• [Task objective]:
Transcribe the forum thread about cutting the trans-link below word for word, starting with "I have been" and going on through "the clear coat.".

I'd be interested to hear what the ride characteristics are after you cut the trans-link. Having been lucky enough to ride quite a few frames in my day I found the Vxsr to be most likely the frame which gave the most road feedback and wonder what your thoughts would be having experienced both "link vs Post".
There are no issues that I am aware of regarding using a post. Times sister company later created a post to fit / work with Looks ISP (Trans-link) posts for those who purchased a used frame with the ISP to short or others who simply disliked the ride of the ISP. The good thing here is that the seat tube is round and built to accept a 27.2 post vs. Look's oval (ish) shape.
I know it is obvious but I'll say it anyway, leave more then enough room on the trans-link cut for the seat-collar / clamp to fit.


----------



## mclarke12 (Aug 11, 2007)

I have been using non-time seatposts in my translink. I need zero offset so I have tried a couple. the basic thomson alum fits fine but their elite does not. I also got an FSA to fit but had to sand off the clear coat. 

I have often wondered if I could improve the ride quality of the bike by cutting off the translink and running just a post.


----------



## ultimobici (Jul 16, 2005)

cantride55 said:


> mclarke12,
> Regarding the removal of the trans-link / seat post fit, the shop installed one which both fit and worked rather well. At some point I switched over to a 3T team post for a winter and found it was a tighter fit. I would suggest you do a little research re: installing bare carbon or a clear coated seat post as the diameter increases with clear coating.
> I'd be interested to hear what the ride characteristics are after you cut the trans-link. Having been lucky enough to ride quite a few frames in my day I found the Vxsr to be most likely the frame which gave the most road feedback and wonder what your thoughts would be having experienced both "link vs Post".
> There are no issues that I am aware of regarding using a post. Times sister company later created a post to fit / work with Looks ISP (Trans-link) posts for those who purchased a used frame with the ISP to short or others who simply disliked the ride of the ISP. The good thing here is that the seat tube is round and built to accept a 27.2 post vs. Look's oval (ish) shape.
> I know it is obvious but I'll say it anyway, leave more then enough room on the trans-link cut for the seat-collar / clamp to fit.


Time's sister company?? Do tell.


----------

• [Raw records]:
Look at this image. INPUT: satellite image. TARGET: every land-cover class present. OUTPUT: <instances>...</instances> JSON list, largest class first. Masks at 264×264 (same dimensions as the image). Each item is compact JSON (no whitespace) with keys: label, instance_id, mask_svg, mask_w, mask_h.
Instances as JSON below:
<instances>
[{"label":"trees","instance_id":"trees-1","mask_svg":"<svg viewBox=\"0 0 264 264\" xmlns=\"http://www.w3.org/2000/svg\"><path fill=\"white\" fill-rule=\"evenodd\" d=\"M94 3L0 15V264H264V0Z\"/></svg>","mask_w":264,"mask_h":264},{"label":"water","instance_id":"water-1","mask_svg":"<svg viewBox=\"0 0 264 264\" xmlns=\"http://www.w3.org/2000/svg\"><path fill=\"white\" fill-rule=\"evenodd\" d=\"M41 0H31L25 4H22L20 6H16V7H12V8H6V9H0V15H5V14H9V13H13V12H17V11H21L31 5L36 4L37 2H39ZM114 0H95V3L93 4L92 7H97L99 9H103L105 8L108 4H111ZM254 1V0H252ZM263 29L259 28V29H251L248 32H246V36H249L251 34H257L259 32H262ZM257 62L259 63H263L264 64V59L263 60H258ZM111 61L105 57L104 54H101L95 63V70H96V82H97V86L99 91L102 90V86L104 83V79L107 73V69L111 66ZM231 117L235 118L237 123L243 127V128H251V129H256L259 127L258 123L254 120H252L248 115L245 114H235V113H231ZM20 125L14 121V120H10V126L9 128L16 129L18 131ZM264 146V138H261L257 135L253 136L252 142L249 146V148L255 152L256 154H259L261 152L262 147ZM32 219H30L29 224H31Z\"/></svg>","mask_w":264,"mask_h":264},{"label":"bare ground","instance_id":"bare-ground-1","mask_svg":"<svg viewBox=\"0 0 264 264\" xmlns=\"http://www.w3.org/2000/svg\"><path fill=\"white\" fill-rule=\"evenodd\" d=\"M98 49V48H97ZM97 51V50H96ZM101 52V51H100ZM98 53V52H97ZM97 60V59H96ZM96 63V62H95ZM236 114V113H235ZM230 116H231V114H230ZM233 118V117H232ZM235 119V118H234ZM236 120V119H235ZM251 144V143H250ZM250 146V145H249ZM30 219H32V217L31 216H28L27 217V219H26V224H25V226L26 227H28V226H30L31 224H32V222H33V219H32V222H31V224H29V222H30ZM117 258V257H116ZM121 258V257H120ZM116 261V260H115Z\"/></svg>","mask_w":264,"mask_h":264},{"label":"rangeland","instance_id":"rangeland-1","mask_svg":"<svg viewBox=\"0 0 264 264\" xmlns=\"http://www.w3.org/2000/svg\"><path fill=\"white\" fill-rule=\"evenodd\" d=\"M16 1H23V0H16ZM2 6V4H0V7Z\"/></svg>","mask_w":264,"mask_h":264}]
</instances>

• [Output of the task]:
I have been using non-time seatposts in my translink. I need zero offset so I have tried a couple. the basic thomson alum fits fine but their elite does not. I also got an FSA to fit but had to sand off the clear coat.